[wp-hackers] User roles - GSOC proposal

[Andrew Nacin]

Keep in mind that nothing that has been placed on the chopping block --
multiple roles and user-specific capabilities -- are supported in the core
UI, anywhere. (In fact, the users panels might look at you funny if a user
has multiple roles.)

Thus, this would only affect sites that use capability/role management
plugins. I would imagine that most plugins handle role management, not user
management, or at the very least, most administrators utilize role
management, as administering user-specific capabilities is much more
difficult and time-consuming. If you have enough user-specific caps to make
this nightmarish, then you probably don't have that many users, for that
reason.

So, I would propose two things:

1. That the upgrade path is released early in the development cycle as a
plugin, enabling administrators to handle this before the upgrade.
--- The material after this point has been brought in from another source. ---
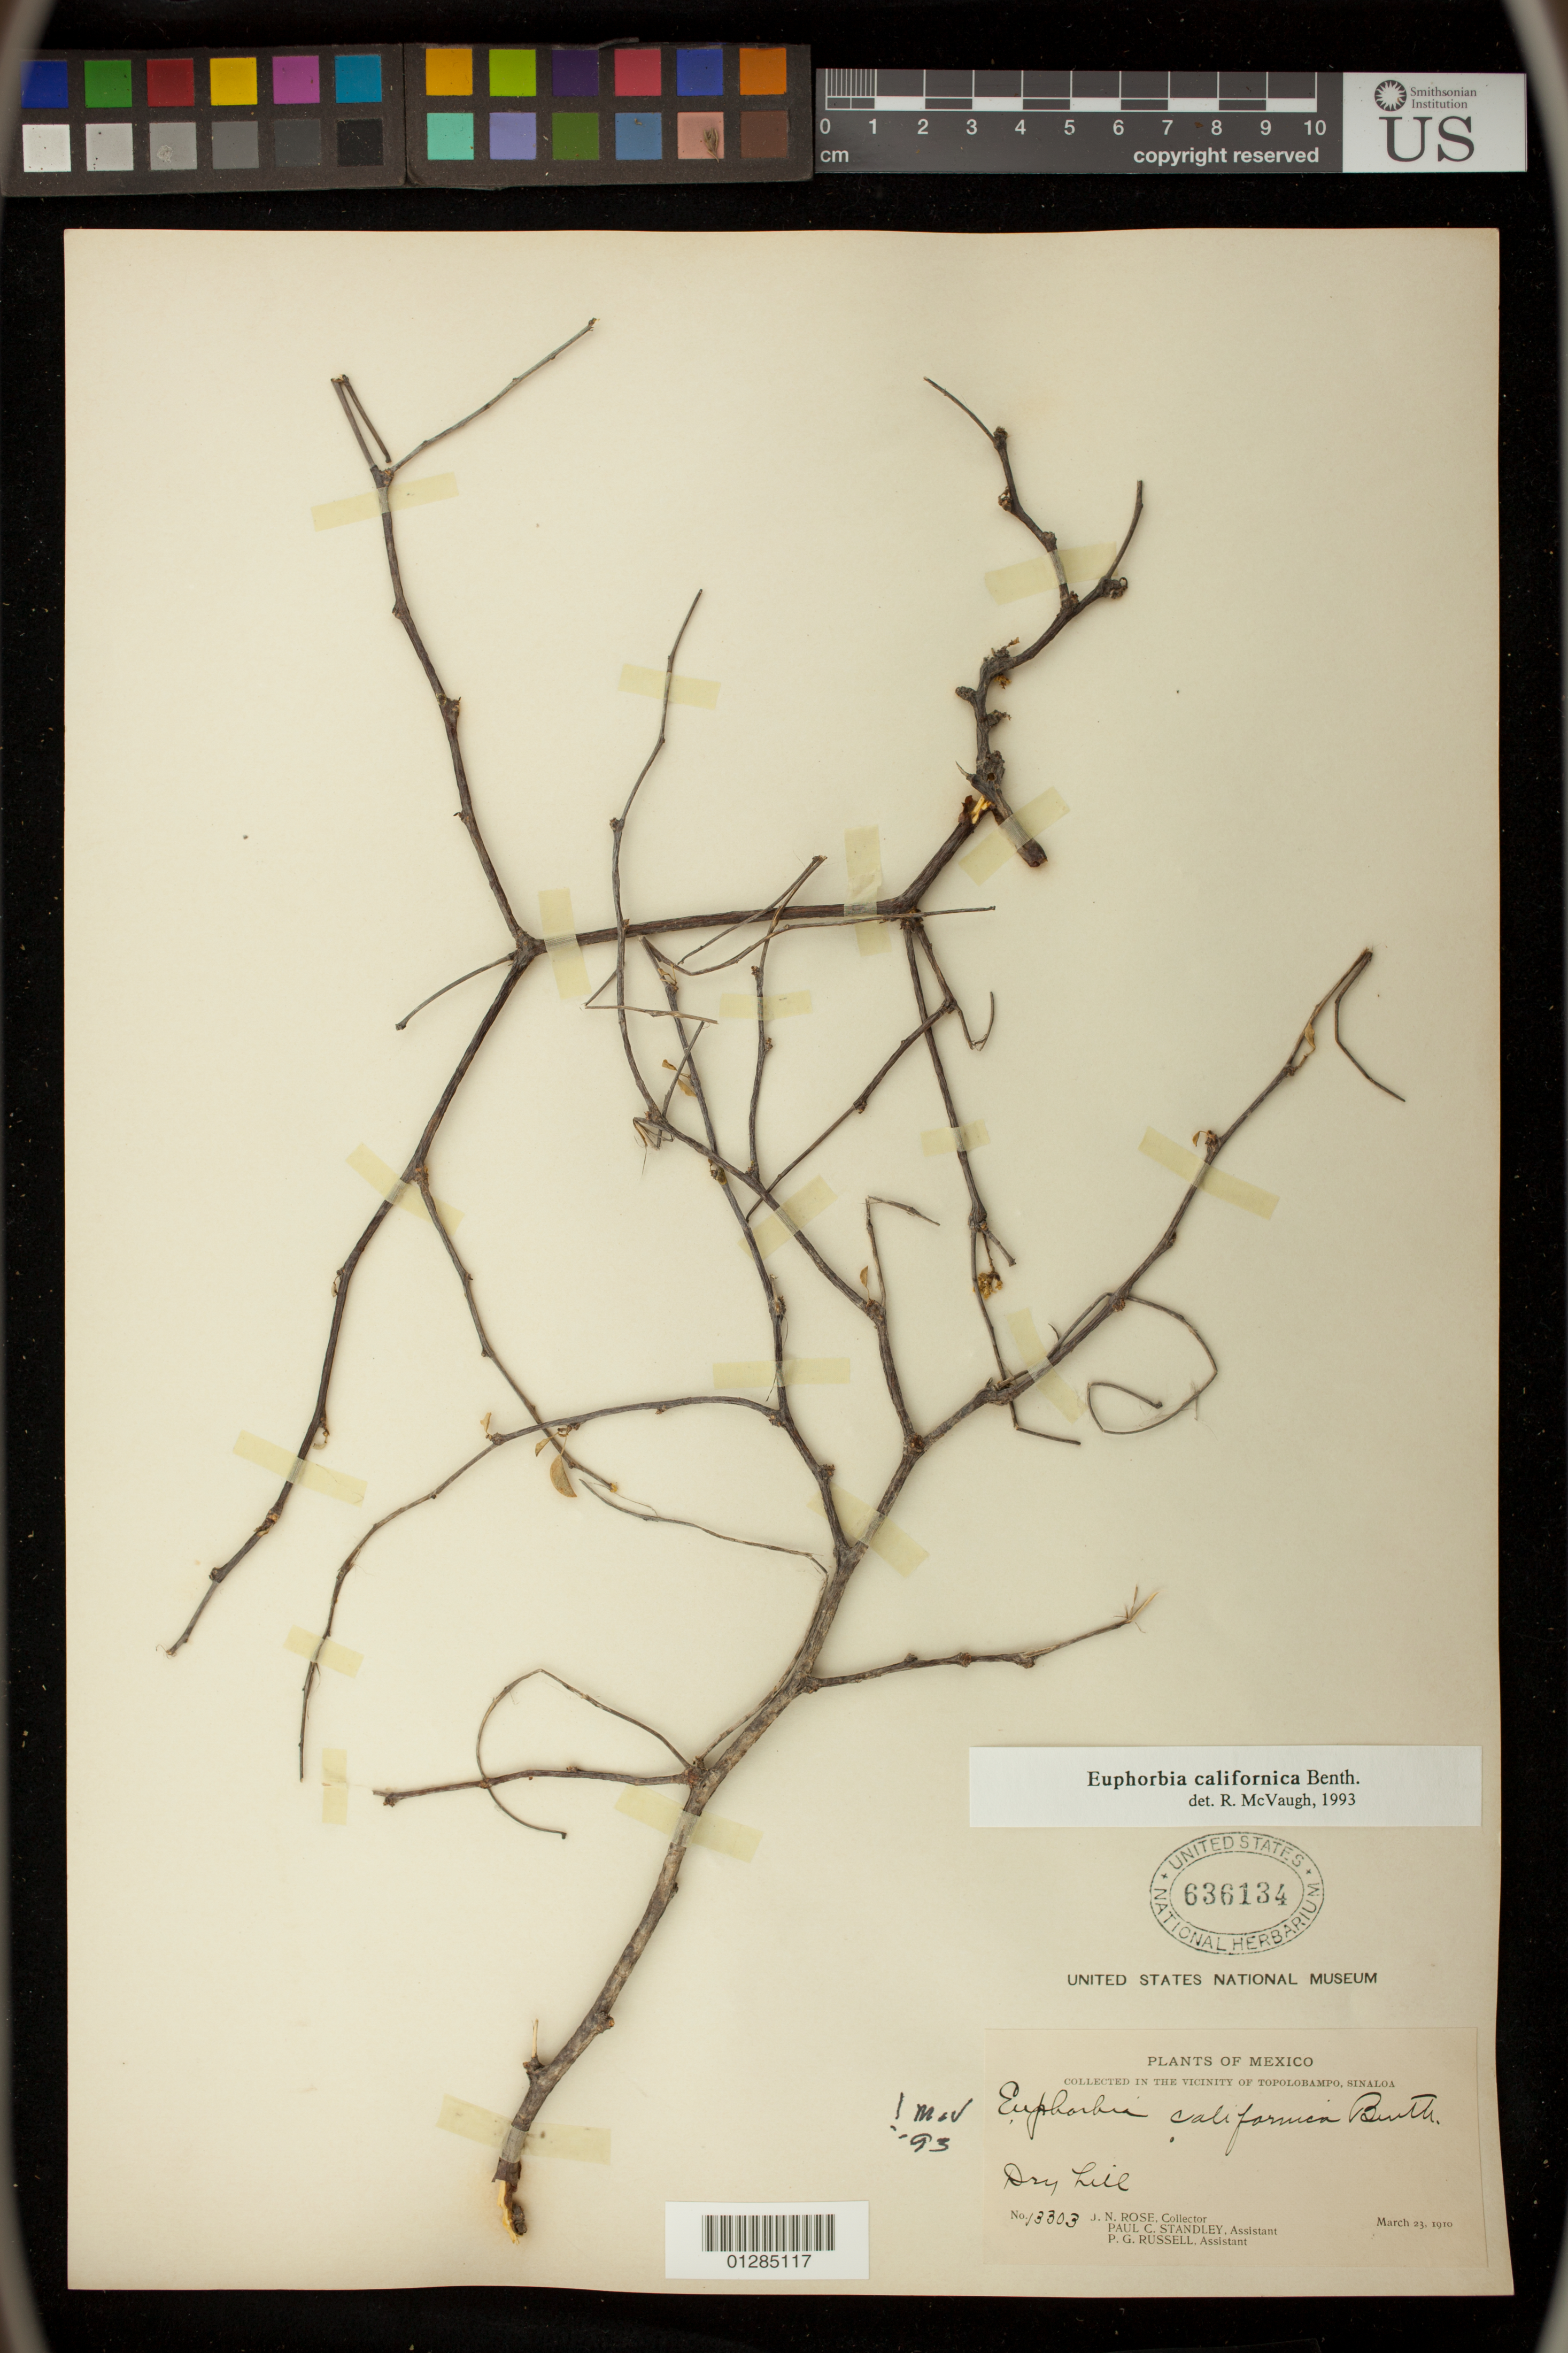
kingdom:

Such a
plugin could have mapping capabilities such as how authors are handled in a
WP import, for example, and identify users with unique sets of caps.

2. That, for diligence purposes, we explore an option that eliminates
user-specific capabilities but keeps multiple role support. I can think of
an effective schema that keeps support for multiple roles that simply merge
the allowed capabilities, and still allow easy querying for, say, all users
with capability X. This could prevent us from oversimplification, which is
also something we wouldn't want.

The idea outlined in #10201 is controversial, which explains its
postponement for multiple releases, but appears to be gaining traction for
3.1. I had hinted earlier that I would expect a compromise of some sort. If
multiple roles can be implemented sanely in the new schema, that may very
well be a good thing to keep, for the CMS benefits.